→ LISTED RECORDS
--- START ---
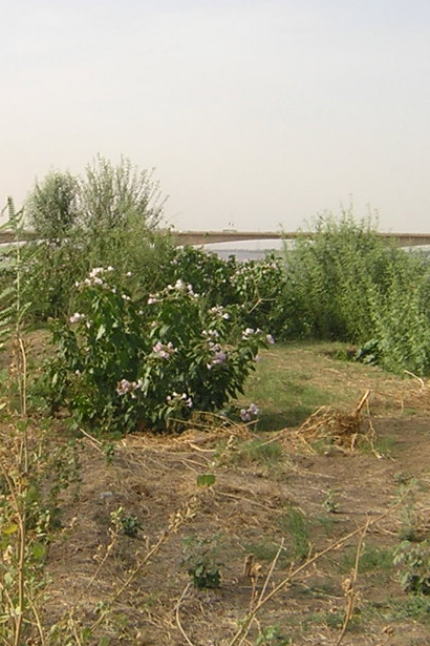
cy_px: 299
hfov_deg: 18.6
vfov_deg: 27.7
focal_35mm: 73
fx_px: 1308
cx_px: 146
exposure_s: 1/177
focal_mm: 4.7
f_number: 5.2
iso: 100
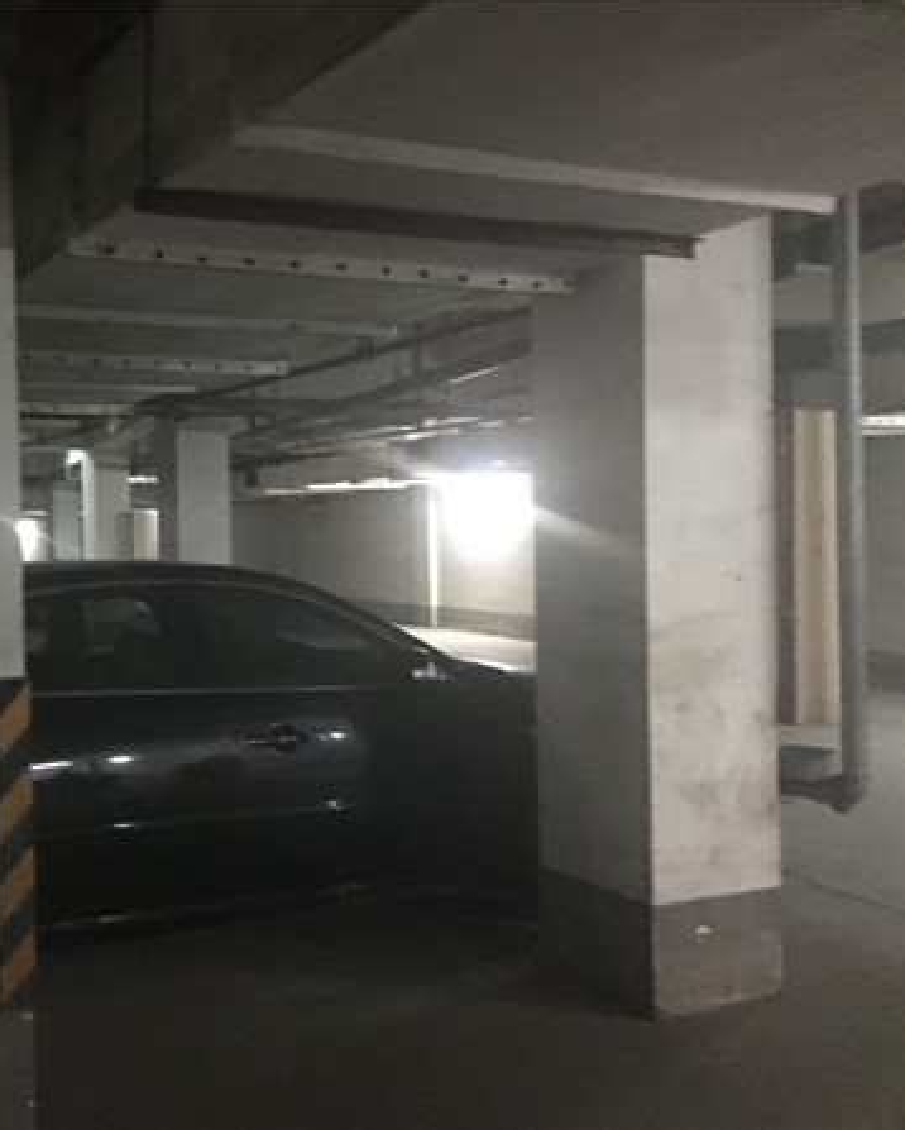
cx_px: 205
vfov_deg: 47.9
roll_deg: +1.8
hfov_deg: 38.0
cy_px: 564
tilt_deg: -1.7
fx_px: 1271
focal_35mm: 38
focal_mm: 4.15
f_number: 2.2
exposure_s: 1/17
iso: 1000
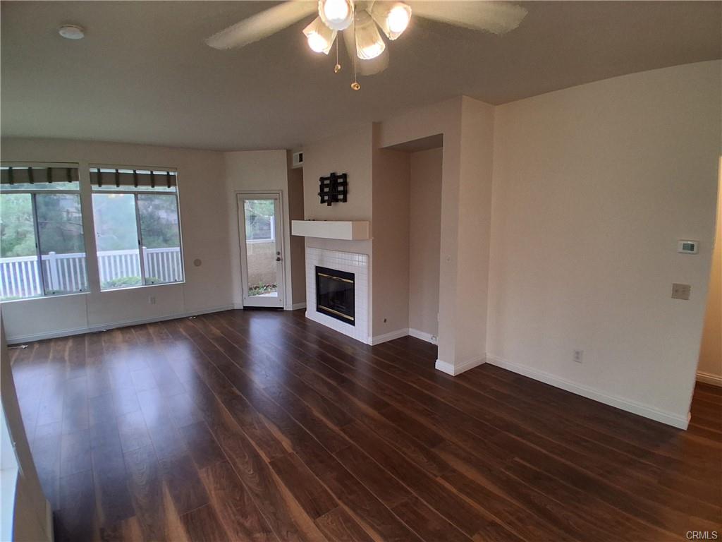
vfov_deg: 74.7
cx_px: 361
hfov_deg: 91.0
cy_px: 271
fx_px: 355
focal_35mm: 17
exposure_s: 1/40
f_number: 2.2
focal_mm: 1.4
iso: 125
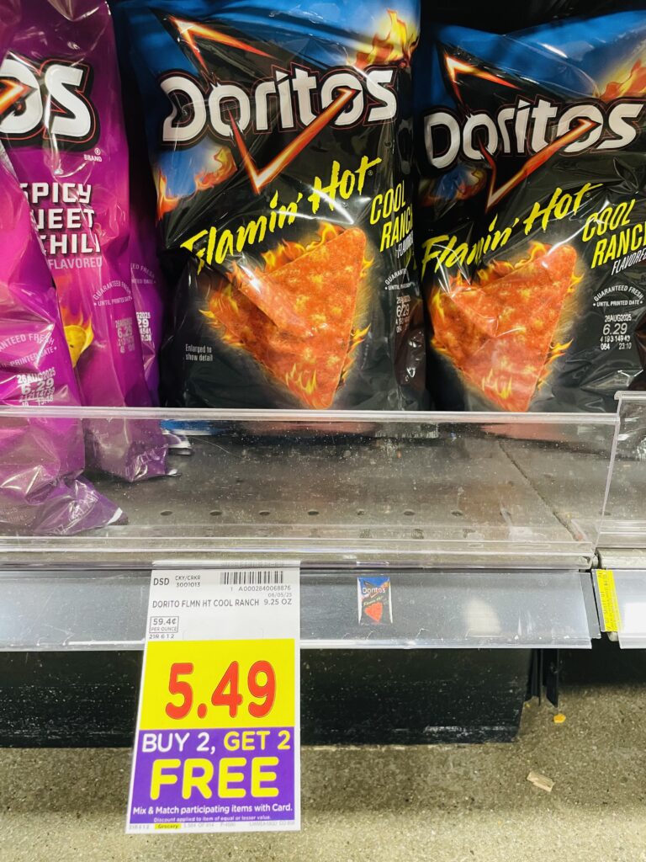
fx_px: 647
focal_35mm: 26
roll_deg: -1.8
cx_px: 323
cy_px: 431
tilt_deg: -20.4
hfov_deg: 53.1
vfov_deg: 67.3
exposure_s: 1/60
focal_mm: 4.2
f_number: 1.6
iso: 320
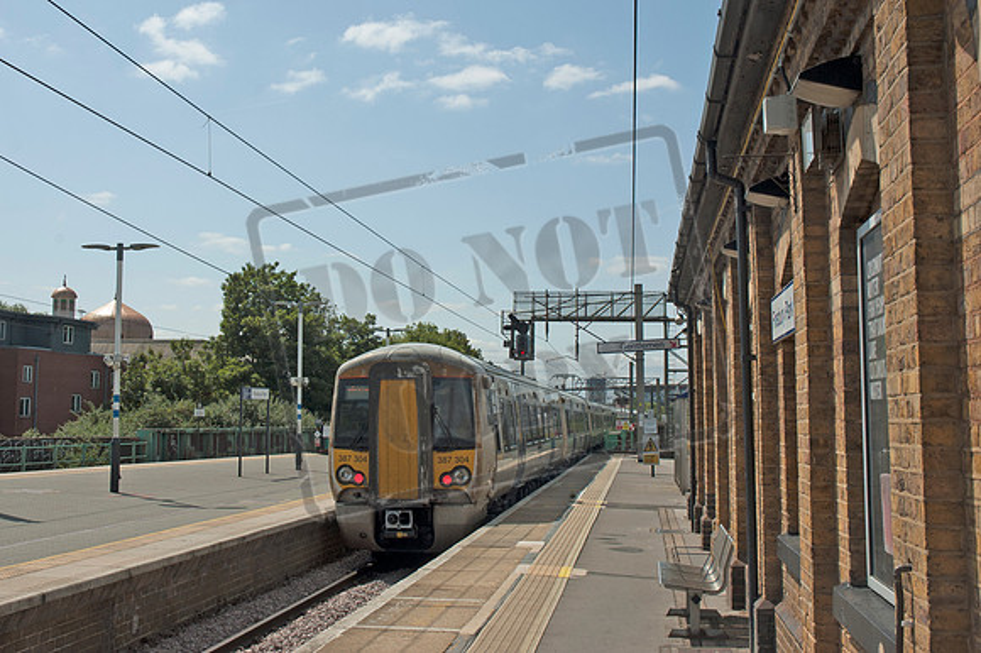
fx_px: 1103
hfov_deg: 48.0
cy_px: 326
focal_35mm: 40
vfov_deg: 33.0
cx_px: 490
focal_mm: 27
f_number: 10
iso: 200
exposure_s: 1/400
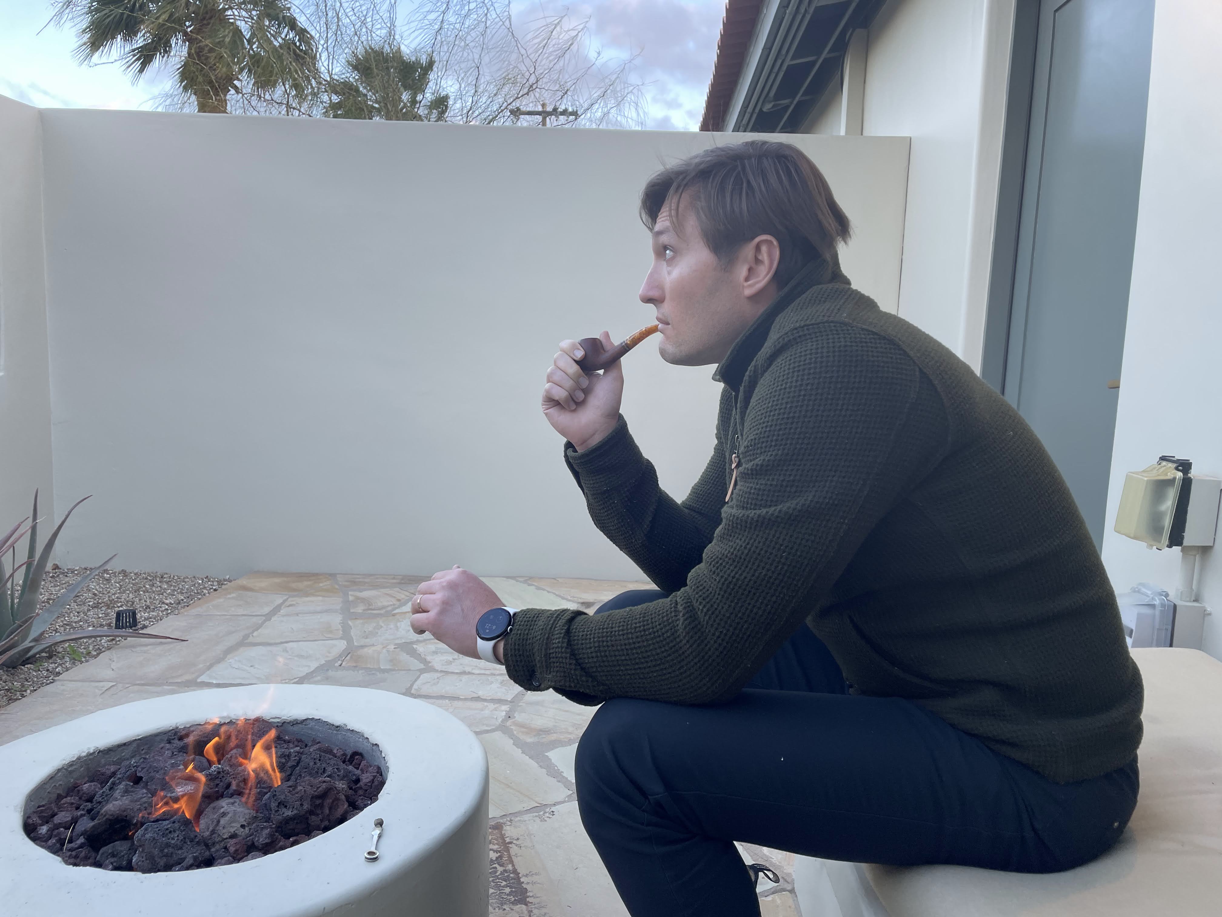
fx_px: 918
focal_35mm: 26
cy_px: 458
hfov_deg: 67.3
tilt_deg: -7.1
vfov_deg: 53.1
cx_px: 611
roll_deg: -1.5
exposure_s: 1/120
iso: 50
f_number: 1.6
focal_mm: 4.2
--- END ---
→ DIRECTIVE
Output the full material above exactly, leaving every picture out.

→ RESPONSE TO THE EXERCISE
cy_px: 299
hfov_deg: 18.6
vfov_deg: 27.7
focal_35mm: 73
fx_px: 1308
cx_px: 146
exposure_s: 1/177
focal_mm: 4.7
f_number: 5.2
iso: 100
cx_px: 205
vfov_deg: 47.9
roll_deg: +1.8
hfov_deg: 38.0
cy_px: 564
tilt_deg: -1.7
fx_px: 1271
focal_35mm: 38
focal_mm: 4.15
f_number: 2.2
exposure_s: 1/17
iso: 1000
vfov_deg: 74.7
cx_px: 361
hfov_deg: 91.0
cy_px: 271
fx_px: 355
focal_35mm: 17
exposure_s: 1/40
f_number: 2.2
focal_mm: 1.4
iso: 125
fx_px: 647
focal_35mm: 26
roll_deg: -1.8
cx_px: 323
cy_px: 431
tilt_deg: -20.4
hfov_deg: 53.1
vfov_deg: 67.3
exposure_s: 1/60
focal_mm: 4.2
f_number: 1.6
iso: 320
fx_px: 1103
hfov_deg: 48.0
cy_px: 326
focal_35mm: 40
vfov_deg: 33.0
cx_px: 490
focal_mm: 27
f_number: 10
iso: 200
exposure_s: 1/400
fx_px: 918
focal_35mm: 26
cy_px: 458
hfov_deg: 67.3
tilt_deg: -7.1
vfov_deg: 53.1
cx_px: 611
roll_deg: -1.5
exposure_s: 1/120
iso: 50
f_number: 1.6
focal_mm: 4.2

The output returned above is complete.